Wedbush analyst Dan Ives wrote that OpenAI's filing threw the IPO market's floodgates "officially open" after years of a dormant market. He said the two labs were each racing to market to beat the other to the tens of billions in fresh capital they both need.

That contest leaves Sam Altman pressed to show growth keeps accelerating against rivals gaining ground in enterprise AI. Michael Fertik of Verdict Capital cheered the wave, saying he hopes strong debuts open the door to a torrent of liquidity. Perplexity chief Aravind Srinivas kept his own listing pegged to 2028, warning the offerings could ripple across the industry if they stumble.

Critics Question OpenAI's Trillion-Dollar Bet

Skeptics see it differently. Dan Niles said he rates Anthropic higher after it reached profitability and ramped revenue fast, while Gregory Allen of Decision Tree Research likened the near trillion-dollar valuations to "an annuity that kicks out $45 billion a year."

EMARKETER analyst Nate Elliott called the timing precarious, predicting Google could overtake ChatGPT among U.S. users by early 2027 even after OpenAI raised nearly $200 billion privately. AI researcher Gary Marcus was blunter, suggesting only the "stragglers" who cannot see it would buy at list price. OpenAI's own futurist Joshua Achiam recast the rivalry as a clash between two very different visions for humanity's future.

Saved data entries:
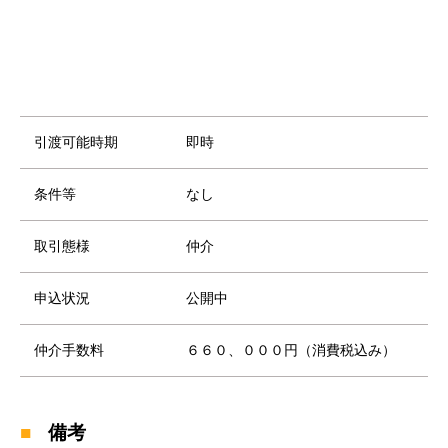
引渡可能時期
即時
条件等
なし
取引態様
仲介
申込状況
公開中
仲介手数料
６６０、０００円（消費税込み）
備考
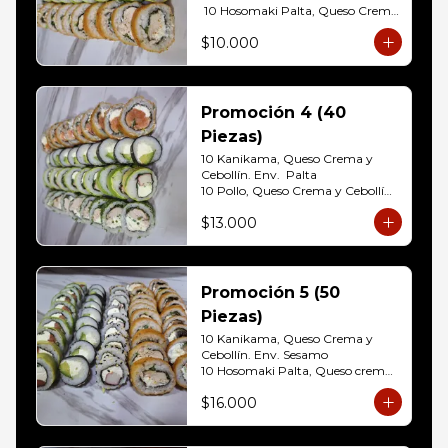
 10 Hosomaki Palta, Queso Crema 

10 Pollo, Queso Crema y Cebollin  
$10.000
Env. Frito
Promoción 4 (40
Piezas)
10 Kanikama, Queso Crema y 
Cebollín. Env.  Palta

10 Pollo, Queso Crema y Cebollín	
Env. Cibulette

$13.000
10 Hosomaki Palta, Queso crema

10 Salmon, Queso Crema y 
Cebollín Env.Panko.
Promoción 5 (50
Piezas)
10 Kanikama, Queso Crema y 
Cebollín. Env. Sesamo

10 Hosomaki Palta, Queso crema

10 Salmon, Queso Crema y 
$16.000
Cebollín Env.Palta

10 Pollo, Queso Crema y Cebollín 
Env. Panko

Set of tasks
1. Repeat the passage on OpenAI's IPO filing word for word between "EMARKETER analyst Nate" and "for humanity's future.", inclusive.
2. In the passage on OpenAI's IPO filing, by when does Nate Elliott predict Google could overtake ChatGPT among U.S. users?
The saved entries play no part in this.

List of answers
1.
EMARKETER analyst Nate Elliott called the timing precarious, predicting Google could overtake ChatGPT among U.S. users by early 2027 even after OpenAI raised nearly $200 billion privately. AI researcher Gary Marcus was blunter, suggesting only the "stragglers" who cannot see it would buy at list price. OpenAI's own futurist Joshua Achiam recast the rivalry as a clash between two very different visions for humanity's future.

2. By early 2027.